### VORLIEGENDER TEXT:

- - - -

Konflikt um East Side Gallery: Investor wird massiv bedroht

Das Forum Stadt-Spree kann den Konflikt um die Bebauung an der East Side Gallery nicht entschärfen. Dem Investor riet die Polizei sogar davon ab, die Diskussion zu besuchen. Im Vorfeld war er massiv bedroht worden.

Der Investor des umstrittenen Wohnhochhauses an der East Side Gallery, Maik Uwe Hinkel, erhält „massive Drohungen per E-Mail“. Das sagte sein Mitarbeiter Jürgen Scheunemann. Das Landeskriminalamt habe Hinkel deshalb von einer Teilnahme am Forum Stadt-Spree im Radialsystem abgeraten. Dort wurde Montagabend über sein Bauvorhaben diskutiert. Vor dem Veranstaltungsort gegenüber dem Ostbahnhof hatte die Polizei einen Mannschaftswagen postiert, um mögliche Protestaktionen zu verhindern. Die Veranstaltung verlief zwar ruhig, dennoch trat der Konflikt zwischen Kulturschaffenden und Investoren offen zutage.

Die Idee des Forums Stadt-Spree ist, dass alle wirtschaftlichen, kulturellen und politischen Akteure eine gemeinsame Vision formulieren, wie sich der Stadtraum zwischen Jannowitz-, Schilling- und der künftigen Brommybrücke entwickeln soll. Hinkel hatte aus Sicherheitsgründen seinen Vertreter Jürgen Scheunemann geschickt, der erklärte, für Verhandlungen um ein Ersatzgrundstück sei es jetzt zu spät. Seine Gesellschaft werde auf jeden Fall an dem geplanten Standort bauen, weil bereits 20 von 36 Wohnungen verkauft seien: „Die Käufer haben die Lage mitgekauft. Sie suchen genau diese Mischung, die Friedrichshain-Kreuzberg bietet.“ Im Übrigen seien keine Luxuswohnungen geplant. Die Kaufpreise befänden sich im üblichen Rahmen, beginnend mit 2750 Euro für den Quadratmeter. Im Uferbereich sei ein Café mit 90 Plätzen geplant. Der Wohnturm werde „den Bezirk architektonisch bereichern.“

Schon auf der ersten Forums-Sitzung am 30. Januar wurde über die Lückenöffnung an der East Side Gallery für das Wohnhochhaus und die Brommybrücke diskutiert. Allerdings vertrat nach Aussage von Teilnehmern niemand die Ansicht, eine Öffnung müsse unbedingt verhindert werden. „Da hätte jemand aufstehen sollen und sagen: Geht ja wohl gar nicht“, sagt Marc Wohlrabe von der Club Commission. Er findet, dass an der Spree zwischen Kreuzberg und Friedrichshain „kleinteiliger und bürgernäher“ gebaut werden müsse. Ein Gebäuderiegel mit Hochhaus und Hotel passe da nicht hinein. Solche Bauvorhaben beruhten auf alten Bebauungsplänen, die dringend überarbeitet werden sollten.

- - - -

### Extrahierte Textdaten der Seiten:
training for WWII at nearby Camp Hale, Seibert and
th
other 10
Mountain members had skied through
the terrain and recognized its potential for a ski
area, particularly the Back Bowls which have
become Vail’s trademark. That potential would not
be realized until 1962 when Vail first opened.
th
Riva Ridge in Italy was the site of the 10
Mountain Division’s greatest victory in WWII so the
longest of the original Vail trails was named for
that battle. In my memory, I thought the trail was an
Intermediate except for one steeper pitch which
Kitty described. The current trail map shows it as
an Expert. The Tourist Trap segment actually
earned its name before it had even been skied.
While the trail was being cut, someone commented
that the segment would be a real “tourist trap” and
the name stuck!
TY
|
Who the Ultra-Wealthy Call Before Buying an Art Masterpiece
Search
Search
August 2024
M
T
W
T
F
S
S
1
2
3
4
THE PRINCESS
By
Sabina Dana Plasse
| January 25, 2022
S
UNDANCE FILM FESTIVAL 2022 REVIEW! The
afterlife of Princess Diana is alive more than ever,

- - - -

### WORUM ES GEHT:
Setze den Artikel über den Streit um die Bebauung an der East Side Gallery fort und schließe dabei an seinen letzten Satz an.

### MUSTERLÖSUNG:
Jochen Sandig vom Radialsystem, der das Forum mitinitiiert hat, wünscht sich an der Spree ein zweites Kulturforum, eines, das „Grenzen überschreitet“. In diesen Leitgedanken würde sich die derzeitige Bauplanung an der East Side Gallery nicht einfügen. „Die Mauer wird durch den Wohnturm banalisiert.“ Ähnlich hatte sich bereits Franz Schulz (Grüne), Bezirksbürgermeister von Friedrichshain-Kreuzberg geäußert.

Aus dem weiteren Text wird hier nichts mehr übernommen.